Kejaksaan Negeri (Kejari) Banjar mengingatkan, aktivitas digital yang dianggap sepele bisa berujung persoalan hukum jika tidak disikapi bijak.
Peringatan itu disampaikan Kepala Seksi Intelijen Kejari Banjar, Robert Iwan Kadun, dalam program Jaksa Masuk Sekolah (JMS) di SMPN 1 Martapura, Kamis (16/4/2026).
Menurut Robert, pelajar harus memahami bahwa setiap aktivitas di media sosial meninggalkan jejak digital yang tidak bisa dihapus begitu saja.
“Dalam bermedia sosial, jangan sekadar ikut-ikutan. Pastikan apa yang dibagikan bermanfaat dan tidak melanggar hukum. Jejak digital itu nyata dan bisa berdampak di masa depan,” ungkap Robert kepada Radar Banjarmasin, Jumat (17/4/2026) siang.
Bukan tanpa sebab, ia membeberkan bahwa selama ini, banyak kasus hukum yang melibatkan remaja berawal dari unggahan atau komentar di media sosial yang tidak dipikirkan matang.
Mulai dari penyebaran hoaks, ujaran kebencian, hingga perundungan daring (cyberbullying) berpotensi menjerat pelakunya dengan konsekuensi hukum.
“Sering kali pelajar tidak sadar bahwa tindakan sederhana seperti membagikan ulang konten atau berkomentar negatif bisa masuk kategori pelanggaran hukum. Ini yang ingin kami cegah sejak dini,” ungkap Robert.
Karena itu, literasi hukum dinilai penting ditanamkan sejak usia sekolah, seiring meningkatnya intensitas penggunaan media sosial di kalangan remaja.
Kegiatan JMS tersebut diikuti siswa SMPN 1 Martapura secara langsung, serta sejumlah sekolah lain secara daring, di antaranya SMPN 1, 2 dan 3 Karang Intan, SMPN 1 Tatah Makmur, SMPN 5 Aluh-aluh, hingga SMPN 1 Beruntung Baru.
“Peserta sangat antusias saat kemarin kami menyampaikan materi ini, terutama saat sesi tanya jawab yang membahas persoalan nyata yang mereka hadapi di dunia digital,” ujarnya.
Robert menegaskan, pemahaman hukum bukan sekadar teori, melainkan bekal penting agar pelajar tidak terjerumus dalam masalah di kemudian hari.
“Bijak bermedia sosial bukan pilihan, tapi keharusan.

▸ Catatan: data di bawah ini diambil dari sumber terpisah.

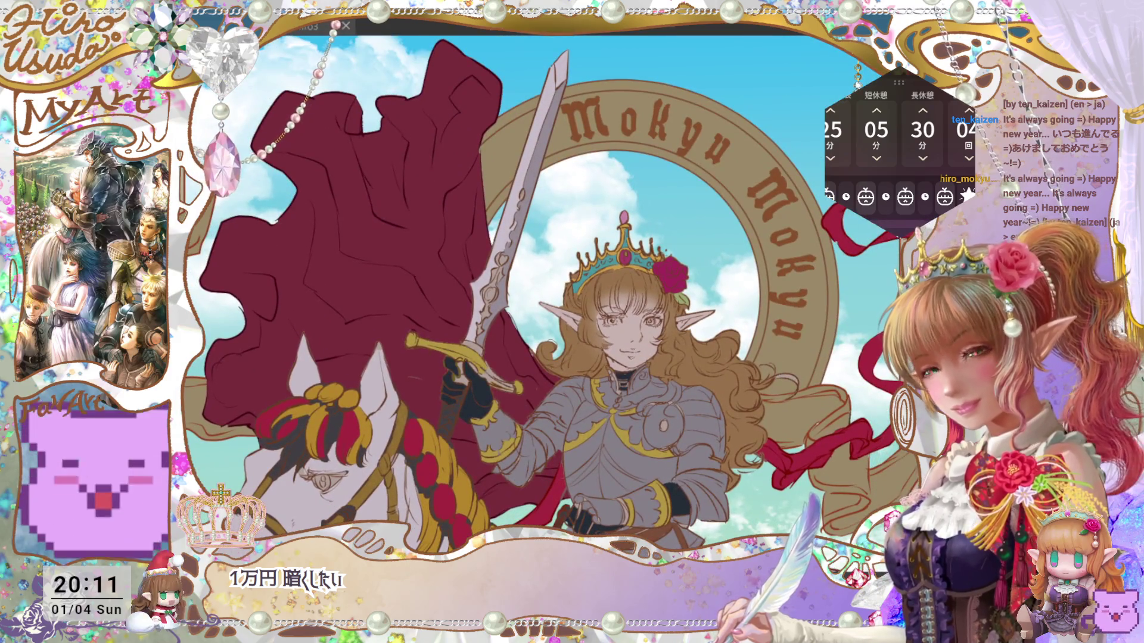
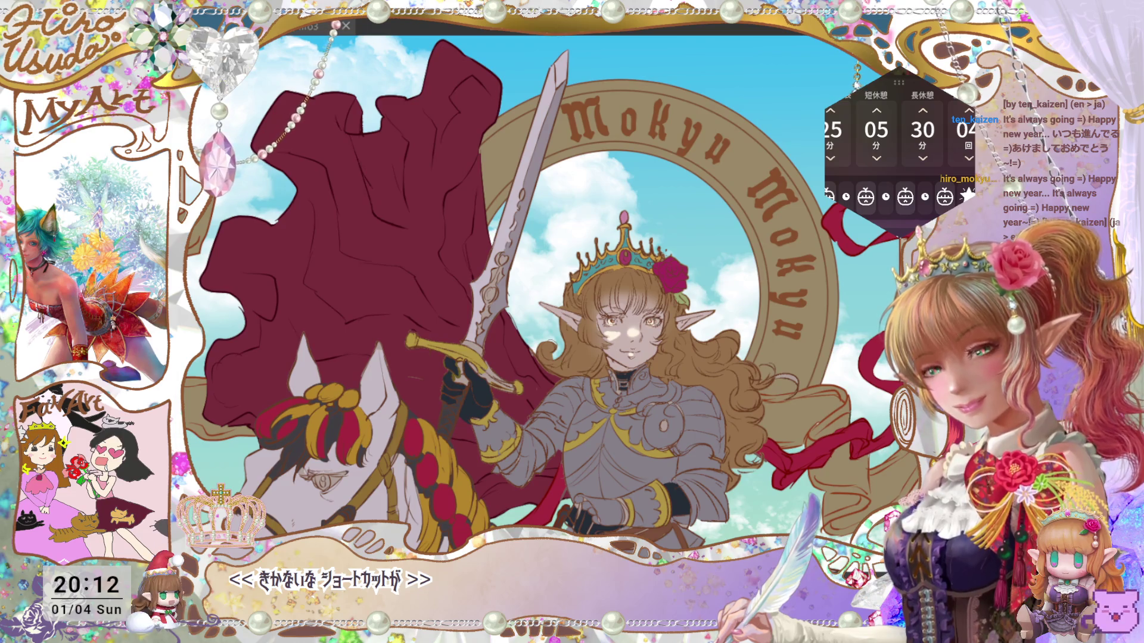
Step: Paint a light highlight stroke down the left edge of the knight's sword blade
key(ctrl+0)
key(ctrl+alt+0)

Karena sekali jejak digital tercipta, dampaknya bisa panjang dan tidak selalu bisa diperbaiki,” lugas Robert.
Terpisah, Kepala Dinas Pendidikan Kabupaten Banjar, Liana Penny, mengapresiasi program tersebut.

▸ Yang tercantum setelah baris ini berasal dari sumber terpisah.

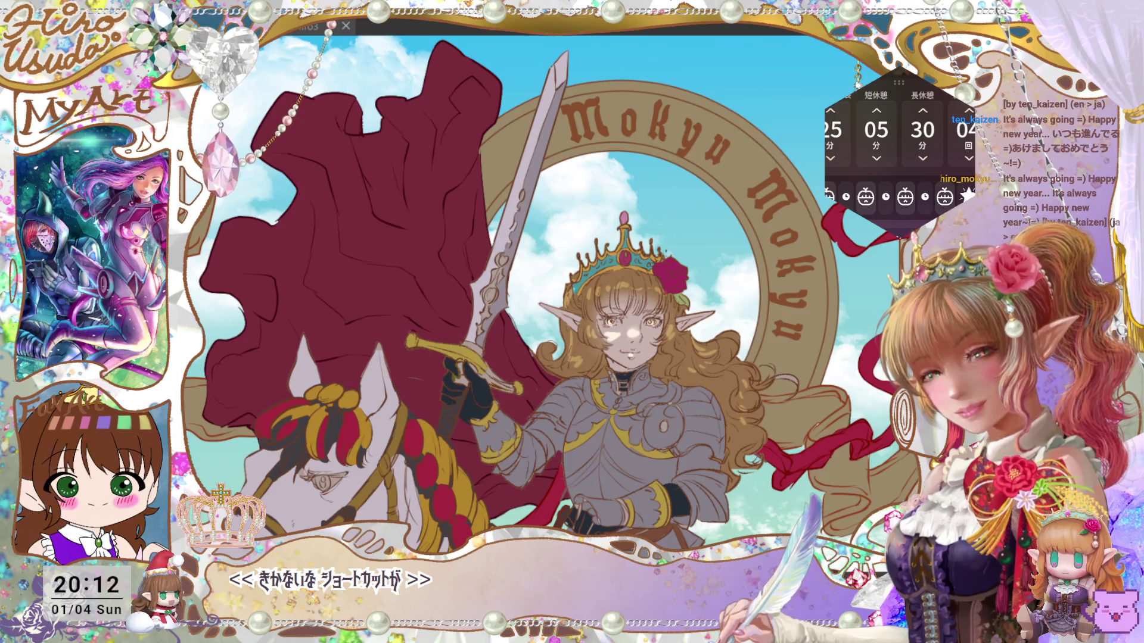
key(ctrl+0)
key(ctrl+z)
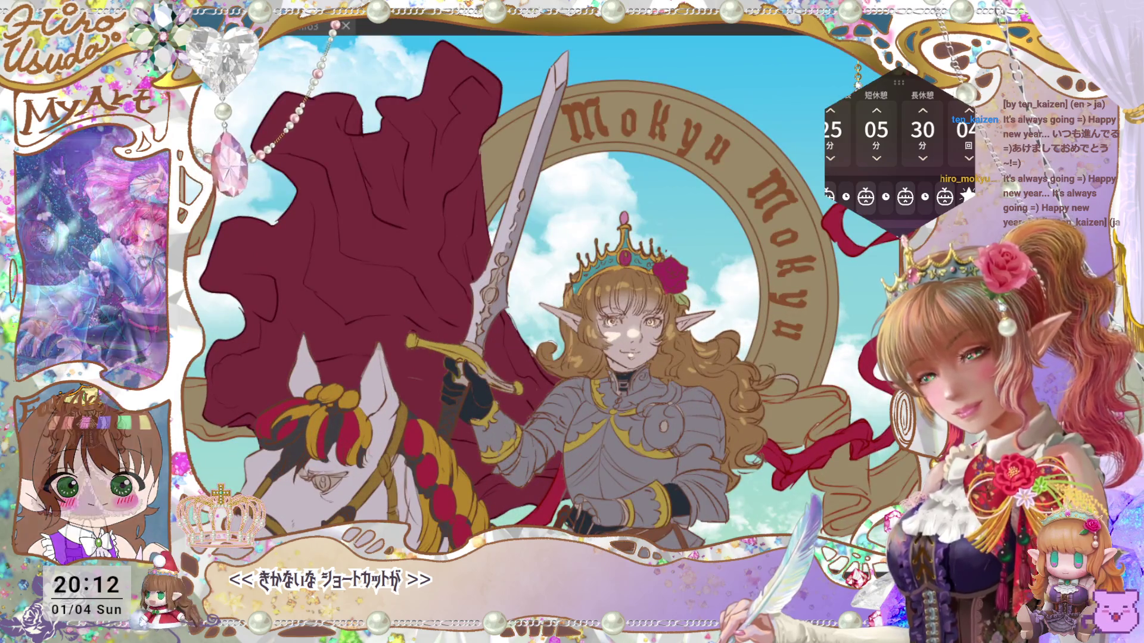
key(ctrl+z)
scroll(601, 292, up, 1)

Ia menilai JMS menjadi langkah strategis dalam membentuk karakter dan kesadaran hukum pelajar.
“Kegiatan ini sangat positif. Tidak hanya menambah wawasan hukum, tetapi juga membentuk sikap disiplin dan tanggung jawab siswa, terutama dalam penggunaan media sosial,” ujarnya.
Ia berharap, program serupa dapat terus dilakukan secara berkelanjutan dan menjangkau lebih banyak sekolah di Kabupaten Banjar.
“Diharapkan terbangun generasi pelajar yang memiliki kesadaran hukum yang kuat serta mampu bersikap bijak dalam menghadapi tantangan di era digital,” tutupnya.